We have already seen wildfires in California this month with homes lost and lands destroyed as temperatures have begun to rise as drier conditions continue in the West.
Hotter, drier summers and longer fire seasons, combined with unhealthy forests, have led to increases in fire starts and areas burned in Washington according to the Department of Natural Resources (DNR). As we know, the fires in 2014 and 2015 burned almost 1.5 million acres of public and private forestlands and cost more than $500 million to suppress. In 2020, the Cold Springs and Pearl Hill fires in Okanogan and Douglas counties were very troubling. In 2021, wildfires continued to impact our region, including Wenatchee’s Red Apple Fire and the Methow Valley’s Cedar Creek and Cub Creek fires.
We know that forest fires are a part of nature, but they are getting more and more dangerous and expensive each year. So, what can you do as a property owner to begin to prepare for the upcoming wildfire season?

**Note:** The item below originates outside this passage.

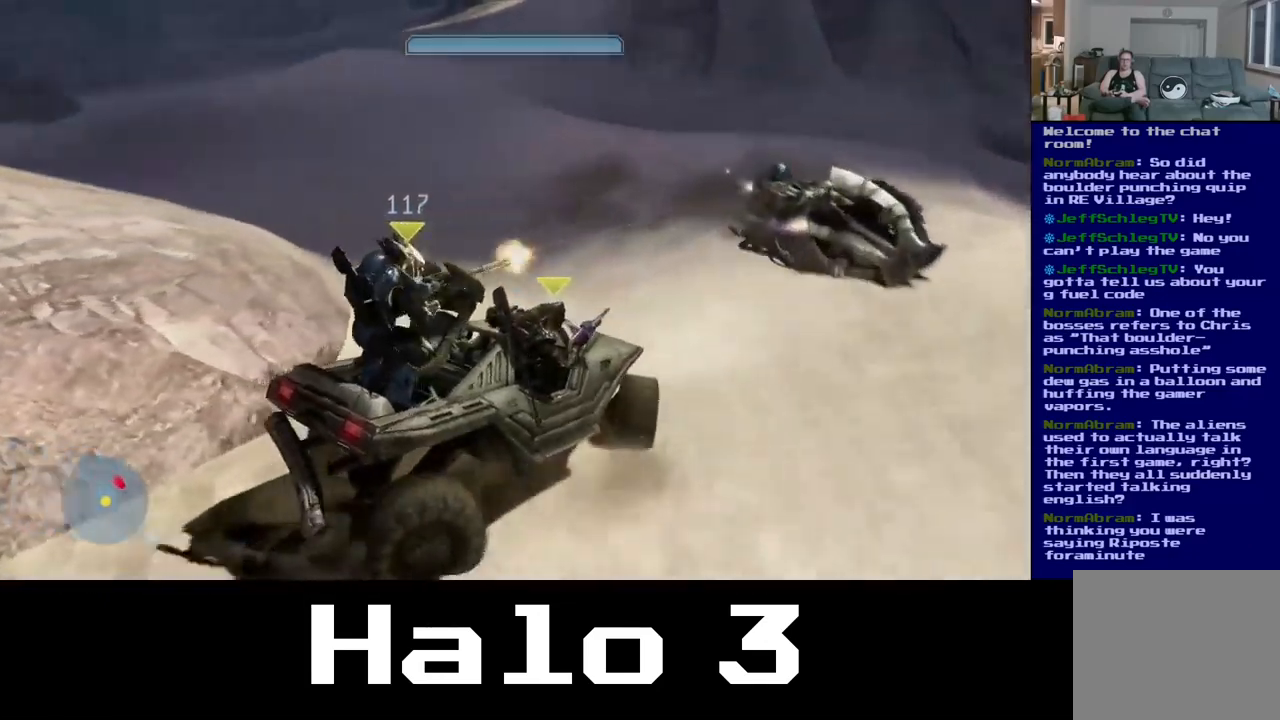
{"buttons": [], "left_stick": "up", "right_stick": "up-left", "events": [[184, "right_stick", "center"], [500, "right_stick", "up-left"]]}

To begin with, each landowner should review what types of fuel loads exist on their property. Fuels are anything that can burn long enough to sustain heat or spread to other items or vegetation. Vegetation is the most common fuel that can ignite a wildland fire. However, property owners also need to consider items such as wooden fencing that can act as an ignition source which can then transfer to nearby buildings.
Homeowners also need to remove any lumber laying around the outside of the home that could serve as additional fuel for embers that can fly into structures. Additionally, please consider your cars, boats and campers and any other items laying in your driveway as potential fuel and once those items begin to burn, it can lead to ignition of your home or other structures.
Making changes now, when you have the time to prepare, will help you be a more effective landowner who is ready for wildfire. Additionally, if you are in the middle of a wildland fire and your home and property is under ignition, the best thing you can do is evacuate your family and pets.
The bottom line is that preparing now is better than preparing later. If you have even the slightest risk of a home ignition from wildfire this season, protect and prepare your home and family today as it is never too soon to start wildfire preparedness.